Building trust is yet another quality of a good senior. By that I don't mean to be buddy with the CEO but earning trust from everyone by making good decisions, arguments and delivering as promised. Even giving a jr a warning and let him fall flat is a good trust building exercise.
I think these people also need to learn that, in the eyes of the customer, a sandwich with a candle is in no way comparable to a birthday cake.
None of the things I can think of have anything to do with avoiding problems.
To some degree, having 5+ agents working on different projects is similar to leading a team of 5+ people. The skills translate well.
The senior is also able to understand what the agents do, review and challenge it. Juniors often can't.
And finally, the senior has a deeper understanding of what the business and problem domain are, and can therefore guide the AI more effectively towards building the right thing.
If anything, quite often it's introducing more problems, because we know we'll run into them and they need to be addressed.
AI is sometimes quite lazy and refuses to solve the hard problems (sometimes making funny excuses like it would take weeks) until you make it explicit that it's important they are dealt with.
People don't want to be judged in the introduction of an article, based on how they like to approach their literal dayjob. It's a weird jab.
As you might imagine, a lot of these ideas fell by the wayside but we had to develop them in full.
There's ways to navigate it.
You see the problem immediately. Sales/marketing didn't do their job sussing out what X is and wastes dev time with Ys. And worst of all, write once, support forever. Each one off Y has to be maintained for the special snowflake customer that uses it. None of the Ys actually work well for all the customers with problem X so you end up drowning in "technical debt" spent to create them all.
If your marketing department leads the company, I've discovered the best option is to just quit. Go find a job at an engineering company.
“I found this new tool and it’s pretty cool ...”
yup “This company <company totally unlike the one we’re in> does things this way, so …”
agreed “Here, look at this HackerNews post that says this is best practice, we should probably …”
sir/m'lady, we're at war from now on. This is the only reason I come here.

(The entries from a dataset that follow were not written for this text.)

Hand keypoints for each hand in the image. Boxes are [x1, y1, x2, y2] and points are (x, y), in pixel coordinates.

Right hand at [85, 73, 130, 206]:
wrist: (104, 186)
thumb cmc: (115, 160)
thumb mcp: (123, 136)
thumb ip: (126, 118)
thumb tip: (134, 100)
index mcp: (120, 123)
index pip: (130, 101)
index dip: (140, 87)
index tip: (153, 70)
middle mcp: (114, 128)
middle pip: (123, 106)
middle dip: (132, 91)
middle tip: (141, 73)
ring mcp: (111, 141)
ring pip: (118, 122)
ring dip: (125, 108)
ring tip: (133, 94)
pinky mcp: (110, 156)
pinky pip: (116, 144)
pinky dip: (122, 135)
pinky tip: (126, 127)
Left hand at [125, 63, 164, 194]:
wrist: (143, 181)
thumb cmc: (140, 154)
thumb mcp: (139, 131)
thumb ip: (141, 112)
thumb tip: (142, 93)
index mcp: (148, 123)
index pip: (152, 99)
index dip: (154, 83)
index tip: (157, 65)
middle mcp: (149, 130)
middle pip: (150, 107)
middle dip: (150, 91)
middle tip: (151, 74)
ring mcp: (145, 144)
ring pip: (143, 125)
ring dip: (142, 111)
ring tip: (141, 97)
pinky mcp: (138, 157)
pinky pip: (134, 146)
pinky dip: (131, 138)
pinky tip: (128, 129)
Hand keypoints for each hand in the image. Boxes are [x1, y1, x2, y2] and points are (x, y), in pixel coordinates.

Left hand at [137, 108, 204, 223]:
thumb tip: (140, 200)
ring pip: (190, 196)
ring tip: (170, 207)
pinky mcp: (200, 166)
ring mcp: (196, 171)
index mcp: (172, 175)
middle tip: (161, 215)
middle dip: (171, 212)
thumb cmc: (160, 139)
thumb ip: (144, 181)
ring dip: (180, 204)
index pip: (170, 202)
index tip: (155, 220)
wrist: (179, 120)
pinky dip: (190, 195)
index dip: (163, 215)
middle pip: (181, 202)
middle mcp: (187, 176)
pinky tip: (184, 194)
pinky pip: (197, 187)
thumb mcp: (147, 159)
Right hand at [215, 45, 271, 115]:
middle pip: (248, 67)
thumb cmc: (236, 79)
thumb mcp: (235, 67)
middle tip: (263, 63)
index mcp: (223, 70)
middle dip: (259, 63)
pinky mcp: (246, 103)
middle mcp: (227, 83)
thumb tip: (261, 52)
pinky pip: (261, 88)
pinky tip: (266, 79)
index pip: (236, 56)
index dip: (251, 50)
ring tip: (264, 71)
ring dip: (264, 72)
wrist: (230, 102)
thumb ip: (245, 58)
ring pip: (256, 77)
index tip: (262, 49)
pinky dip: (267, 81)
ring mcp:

Of course I don't take everything carelessly, but the amount of experts on this forum is damn high and this is the only forum in the last 10 years that helped me grow so muchI guess the author has never worked on a dog shit system with no tests at all and constant downtime.
I have worked with “complexity averse” engineers who would rather fix the edges over and over again, than roll up their sleeves and just get the job done.

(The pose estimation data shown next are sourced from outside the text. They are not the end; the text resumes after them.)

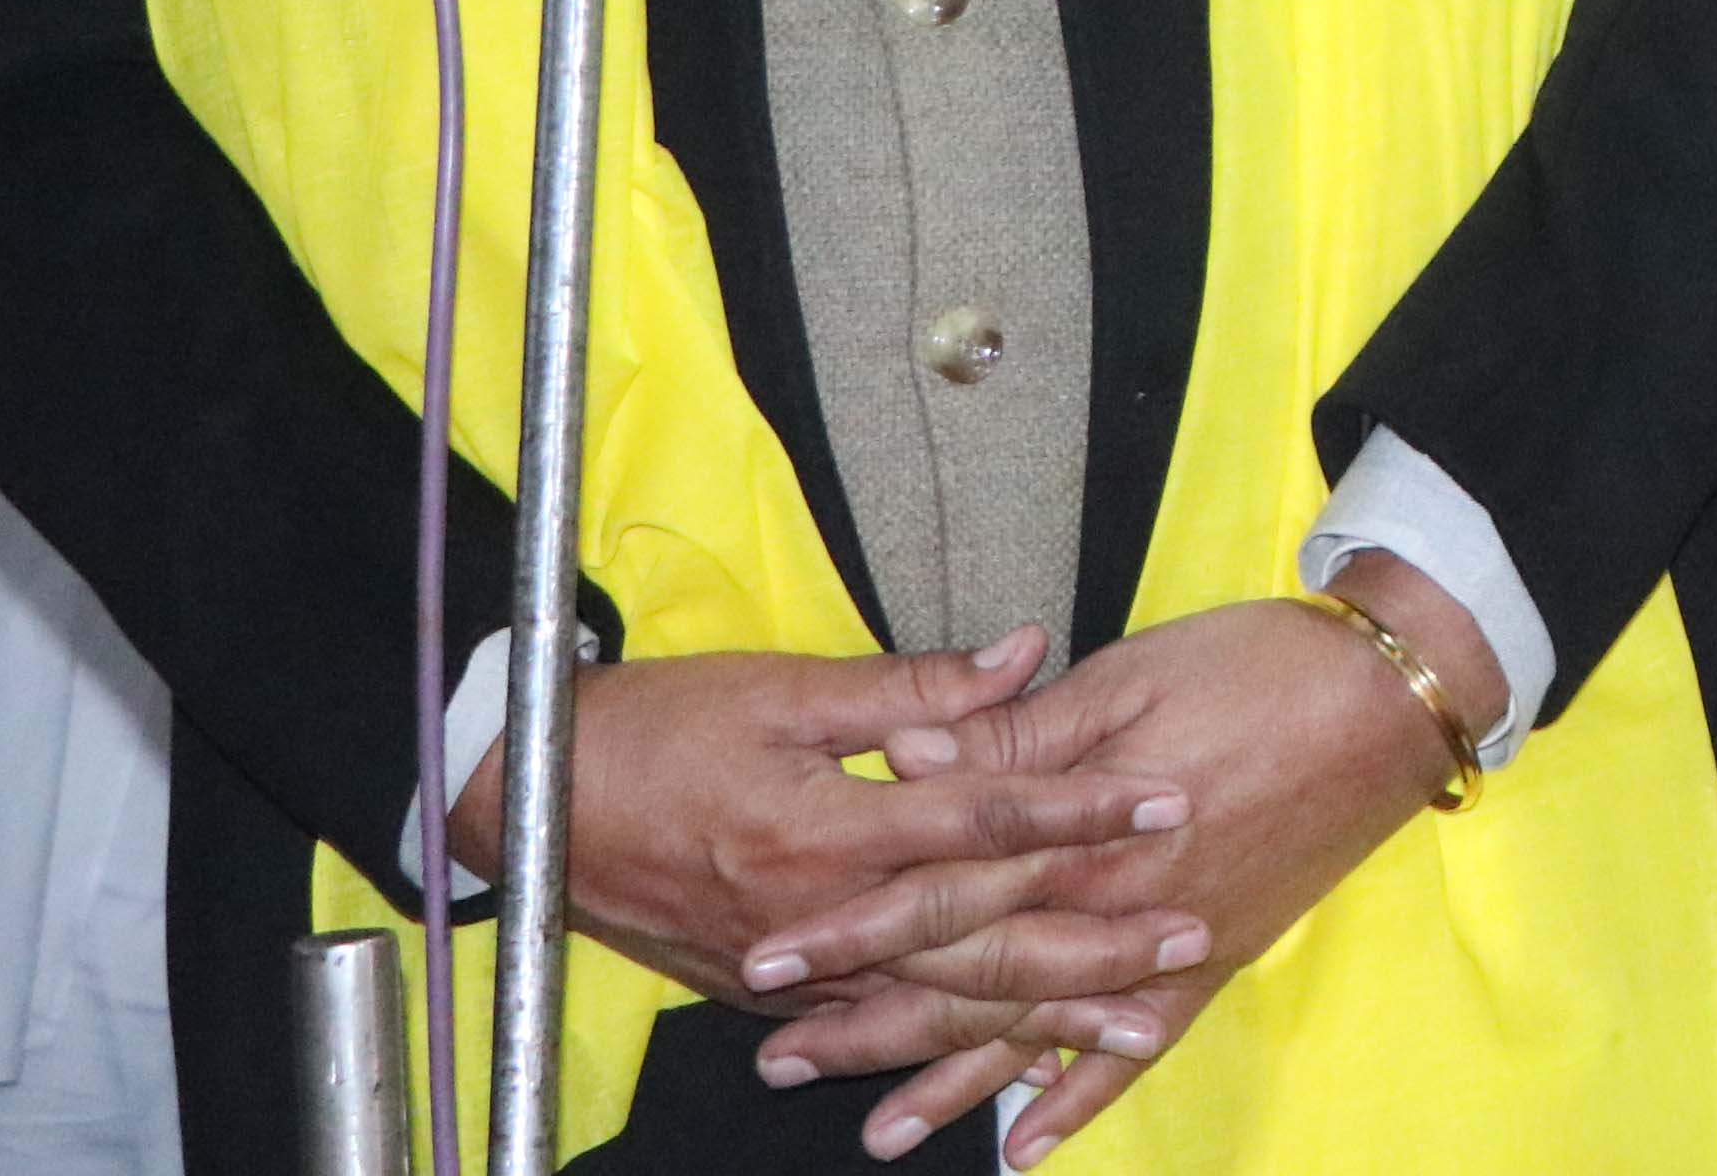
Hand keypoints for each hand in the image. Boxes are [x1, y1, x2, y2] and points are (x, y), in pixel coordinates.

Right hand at [434, 631, 1198, 1014]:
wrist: (525, 802)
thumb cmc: (651, 727)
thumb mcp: (782, 686)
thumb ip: (912, 686)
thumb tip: (1023, 653)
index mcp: (832, 825)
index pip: (991, 822)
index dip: (1087, 810)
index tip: (1171, 799)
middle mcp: (822, 913)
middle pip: (986, 940)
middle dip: (1096, 946)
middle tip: (1190, 940)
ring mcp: (794, 967)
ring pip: (943, 1004)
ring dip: (1047, 1018)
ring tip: (1137, 1027)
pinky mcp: (769, 993)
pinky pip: (881, 1031)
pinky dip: (952, 1052)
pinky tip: (1014, 1063)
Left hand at [747, 566, 1490, 1164]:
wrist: (1388, 698)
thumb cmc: (1256, 664)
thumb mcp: (1127, 676)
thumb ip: (1018, 736)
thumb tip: (908, 761)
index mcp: (1080, 828)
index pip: (939, 890)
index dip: (849, 926)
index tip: (767, 959)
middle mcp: (1112, 904)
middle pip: (971, 978)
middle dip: (872, 1025)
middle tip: (782, 1063)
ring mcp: (1166, 943)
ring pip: (1039, 1030)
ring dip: (955, 1083)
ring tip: (877, 1134)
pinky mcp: (1216, 958)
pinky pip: (1138, 1048)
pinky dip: (1083, 1099)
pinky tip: (1030, 1144)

I just don’t believe that using new tools is at odds with avoiding complexity.
Sometimes you have to take it to the chin, and get to use the new shiny thing along the way to move much faster.
The company provides (offer | service) to the (market | user) and receives (feedback | payment).
The service IS the offer, the userbase IS the market, and payment IS the feedback signal.
Right?
EDIT - expanded on original comment to add:
The author's point might be lost on me but seems to be that framing things with one of those sets of labels vs the other may correspond to use of "complexity" vs "uncertainty" as the element targeted for reduction, and choosing those labels carefully in turn correlates to "senior" devs' persuasiveness in prioritization battles with product owners. To which my response would be, "maybe?". (shrug)
I'm not a copywriter by trade but I care about words and may have just been nerd-sniped.
The company is offering potential new services to current and potential users in the market and getting feedback on how valuable those new services might be.